Tiger Woods, 47 ans, est un golfeur comme le monde n'en a jamais connu. Mais en ce moment, lorsqu'il donne une conférence de presse, il ne s'agit plus seulement de savoir s'il frappe bien la balle. Ce n'est plus tellement la question.
Il s'agit par exemple de savoir tout ce que contient sa jambe, combien de «hardware», comme Woods le dit lui-même, c'est-à-dire de tiges, de plaques et de vis. La réponse est brève, elle tient souvent en un mot: «Beaucoup».
Cette quincaillerie a sauvé la jambe de l'Américain. Après son grave accident de voiture en 2021, Woods ne savait pas s'il pourrait remarcher normalement. Au début, les médecins ont même envisagé une amputation. Mais ils ont ensuite trouvé une autre solution.
Woods a toujours sa jambe et il en est reconnaissant. Mais elle ne fonctionne plus comme avant. Sa blessure l'a transformé en golfeur à temps partiel. Il ne peut plus jouer que quelques tournois par an. Notamment le Masters cette semaine à Augusta, dans l'État de Géorgie.
Il s'agit du premier des quatre tournois majeurs, celui auquel Woods tient le plus. Rien n'a changé sur ce plan. Seulement, ce ne sont plus ses coups qui le préoccupent le plus à l'approche du premier temps fort de la saison.
Son seul souci, c'est de savoir si ses jambes peuvent encore le porter pendant 72 trous, d'autant plus sur un parcours aussi vallonné. «La difficulté pour moi, c'est la marche», reconnaît Woods. Et d'ajouter que si son endurance est meilleure que l'an dernier, sa jambe est également plus douloureuse. «Je ne peux plus me préparer et jouer autant de tournois que je le voudrais. C'est mon avenir et je m'en accommode», dit-il.

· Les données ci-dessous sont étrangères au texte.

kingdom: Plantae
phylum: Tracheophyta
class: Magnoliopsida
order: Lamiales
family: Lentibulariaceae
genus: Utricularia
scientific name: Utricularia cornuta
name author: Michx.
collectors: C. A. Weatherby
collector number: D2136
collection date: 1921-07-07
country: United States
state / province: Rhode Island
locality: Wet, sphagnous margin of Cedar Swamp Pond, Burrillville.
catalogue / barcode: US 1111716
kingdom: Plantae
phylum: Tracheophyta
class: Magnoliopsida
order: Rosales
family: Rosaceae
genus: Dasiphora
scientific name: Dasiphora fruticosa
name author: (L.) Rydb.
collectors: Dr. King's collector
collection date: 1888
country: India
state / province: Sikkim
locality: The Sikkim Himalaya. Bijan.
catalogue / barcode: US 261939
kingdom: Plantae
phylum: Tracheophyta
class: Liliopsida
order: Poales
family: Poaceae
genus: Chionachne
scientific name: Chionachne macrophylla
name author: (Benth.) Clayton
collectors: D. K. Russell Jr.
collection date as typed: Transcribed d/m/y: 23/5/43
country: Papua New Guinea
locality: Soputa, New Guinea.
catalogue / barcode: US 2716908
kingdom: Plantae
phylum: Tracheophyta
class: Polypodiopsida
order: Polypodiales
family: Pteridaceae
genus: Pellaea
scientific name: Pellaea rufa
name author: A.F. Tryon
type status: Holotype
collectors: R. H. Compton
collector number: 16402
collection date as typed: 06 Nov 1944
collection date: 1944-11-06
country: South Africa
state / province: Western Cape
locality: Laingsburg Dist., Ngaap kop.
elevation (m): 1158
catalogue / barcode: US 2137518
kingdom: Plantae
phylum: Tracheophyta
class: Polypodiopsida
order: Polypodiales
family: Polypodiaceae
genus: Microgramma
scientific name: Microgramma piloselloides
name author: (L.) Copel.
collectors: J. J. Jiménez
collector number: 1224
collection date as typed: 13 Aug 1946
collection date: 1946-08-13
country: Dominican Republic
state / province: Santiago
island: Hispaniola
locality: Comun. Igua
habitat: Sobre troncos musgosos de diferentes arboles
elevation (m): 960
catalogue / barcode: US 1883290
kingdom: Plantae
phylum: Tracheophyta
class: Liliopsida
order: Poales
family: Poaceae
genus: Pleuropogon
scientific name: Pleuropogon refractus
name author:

Lorsque Woods s'est présenté à Augusta cette semaine, la nouvelle a fait le tour du monde du golf à une vitesse fulgurante. Il est là! Il s'entraîne! Woods n'avait jamais confirmé sa participation. Il n'est plus que 1001e au classement mondial, mais tout tourne à nouveau autour de lui. Cela montre à quel point il est encore important pour le golf.
Lorsque Woods est de la partie, les audiences grimpent en flèche. Dans le milieu du golf, on appelle cela «l'effet Tigre». Le quintuple vainqueur de tournois majeurs est aujourd'hui une sorte d'éminence grise. En tant que tel, il prend clairement position dans la guerre des roses qui fait rage dans le monde du golf depuis que de nombreuses stars ont cédé aux millions du nouveau LIV Tour saoudien et tourné le dos au vieux PGA Tour. Woods fait partie du camp des traditionalistes qui n'aiment pas le LIV Tour, et qui le font savoir clairement.
Ce sport n'a pas d'autre figure comme lui à offrir, et aucun lieu n'a plus d'importance pour cette figure qu'Augusta. C'est là que Woods a remporté son premier tournoi majeur en 1997 et son dernier en 2019, après onze longues années d'attente. En 2022, il a osé y faire son retour, 14 mois après son accident de voiture.
Augusta, encore et toujours Augusta. Et entre les deux, une vie de drames. Woods, l'athlète d'exception. Woods, l'adultère et l'obsédé sexuel. Woods, le blessé permanent. Woods, le dérangé, retrouvé endormi dans sa voiture, confus et défoncé. Ce sont des scènes de la vie d'un homme qui a toujours tout fait pour devenir le plus grand de tous - et qui ne parvient pas à assumer cette grandeur.
On lui demande cette semaine comment il a pu surmonter tous ces revers. Il pense qu'il y est parvenu grâce à son obstination. Woods ressent toujours cette flamme pour le golf, il ne peut pas s'en passer, jusqu'à aujourd'hui - même s'il ne peut plus faire autant de choses qu'il le souhaiterait.
On demande encore à Woods s'il représente un danger pour les joueurs de haut niveau à Augusta. «Qui sait», répond-il. Mais pour son premier jour, sur un parcours où il a semblé traîner la jambe, l'Américain a terminé dans la douleur, sur le score de 74 (+2).